Wherever the word "point" shows up in the data, report the line it sits in.

Information shown:
====
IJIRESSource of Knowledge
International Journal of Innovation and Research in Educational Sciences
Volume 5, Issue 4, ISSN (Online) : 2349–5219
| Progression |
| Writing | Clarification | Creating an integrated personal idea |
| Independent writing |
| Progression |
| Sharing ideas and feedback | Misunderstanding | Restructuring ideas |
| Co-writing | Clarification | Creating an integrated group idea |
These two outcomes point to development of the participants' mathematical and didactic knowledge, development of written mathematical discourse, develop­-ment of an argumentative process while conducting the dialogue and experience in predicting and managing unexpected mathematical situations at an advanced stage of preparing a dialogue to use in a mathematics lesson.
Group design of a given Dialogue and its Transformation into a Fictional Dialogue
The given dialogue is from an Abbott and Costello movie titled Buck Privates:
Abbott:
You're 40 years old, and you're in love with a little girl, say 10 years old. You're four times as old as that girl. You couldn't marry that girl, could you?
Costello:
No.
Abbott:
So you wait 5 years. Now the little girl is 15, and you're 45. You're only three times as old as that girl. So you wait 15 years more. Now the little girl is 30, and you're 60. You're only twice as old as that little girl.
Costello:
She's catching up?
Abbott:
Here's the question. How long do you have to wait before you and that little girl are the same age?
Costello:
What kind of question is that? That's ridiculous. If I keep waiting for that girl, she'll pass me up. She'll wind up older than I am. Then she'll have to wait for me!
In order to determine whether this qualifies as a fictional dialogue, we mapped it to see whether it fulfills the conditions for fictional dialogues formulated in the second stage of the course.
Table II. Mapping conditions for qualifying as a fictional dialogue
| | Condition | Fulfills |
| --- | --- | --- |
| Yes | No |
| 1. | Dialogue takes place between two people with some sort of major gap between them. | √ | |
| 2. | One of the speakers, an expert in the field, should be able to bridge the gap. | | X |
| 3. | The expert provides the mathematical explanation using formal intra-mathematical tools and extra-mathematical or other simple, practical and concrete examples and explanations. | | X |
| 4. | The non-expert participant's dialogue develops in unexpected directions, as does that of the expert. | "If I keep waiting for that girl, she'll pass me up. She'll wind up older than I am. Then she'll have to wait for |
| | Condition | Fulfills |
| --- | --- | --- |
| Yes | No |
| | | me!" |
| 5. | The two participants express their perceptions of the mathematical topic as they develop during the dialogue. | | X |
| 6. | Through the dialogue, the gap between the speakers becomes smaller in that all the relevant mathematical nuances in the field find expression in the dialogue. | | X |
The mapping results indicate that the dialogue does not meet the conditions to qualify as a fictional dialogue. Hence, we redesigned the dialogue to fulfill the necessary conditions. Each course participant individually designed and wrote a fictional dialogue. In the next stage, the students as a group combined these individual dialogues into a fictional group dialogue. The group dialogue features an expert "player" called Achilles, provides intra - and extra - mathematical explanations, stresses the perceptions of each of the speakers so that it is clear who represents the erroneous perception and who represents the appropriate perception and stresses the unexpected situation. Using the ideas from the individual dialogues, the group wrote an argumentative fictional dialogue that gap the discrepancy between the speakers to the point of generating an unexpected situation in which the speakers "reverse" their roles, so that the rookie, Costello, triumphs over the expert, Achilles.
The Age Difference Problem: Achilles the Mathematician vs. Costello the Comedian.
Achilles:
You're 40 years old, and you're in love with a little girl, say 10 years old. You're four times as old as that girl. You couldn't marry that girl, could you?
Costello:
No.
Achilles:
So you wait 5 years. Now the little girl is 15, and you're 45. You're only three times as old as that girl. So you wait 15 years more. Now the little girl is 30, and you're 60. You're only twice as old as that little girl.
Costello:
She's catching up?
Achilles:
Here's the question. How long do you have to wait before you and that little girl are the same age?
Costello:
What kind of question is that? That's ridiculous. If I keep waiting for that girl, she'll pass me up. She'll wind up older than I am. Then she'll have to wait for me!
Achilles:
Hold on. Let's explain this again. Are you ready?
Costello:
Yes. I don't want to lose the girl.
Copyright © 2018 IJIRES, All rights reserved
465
====
Solution to this exercise:
These two outcomes point to development of the participants' mathematical and didactic knowledge, development of written mathematical discourse, develop­-ment of an argumentative process while conducting the dialogue and experience in predicting and managing unexpected mathematical situations at an advanced stage of preparing a dialogue to use in a mathematics lesson.
The mapping results indicate that the dialogue does not meet the conditions to qualify as a fictional dialogue. Hence, we redesigned the dialogue to fulfill the necessary conditions. Each course participant individually designed and wrote a fictional dialogue. In the next stage, the students as a group combined these individual dialogues into a fictional group dialogue. The group dialogue features an expert "player" called Achilles, provides intra - and extra - mathematical explanations, stresses the perceptions of each of the speakers so that it is clear who represents the erroneous perception and who represents the appropriate perception and stresses the unexpected situation. Using the ideas from the individual dialogues, the group wrote an argumentative fictional dialogue that gap the discrepancy between the speakers to the point of generating an unexpected situation in which the speakers "reverse" their roles, so that the rookie, Costello, triumphs over the expert, Achilles.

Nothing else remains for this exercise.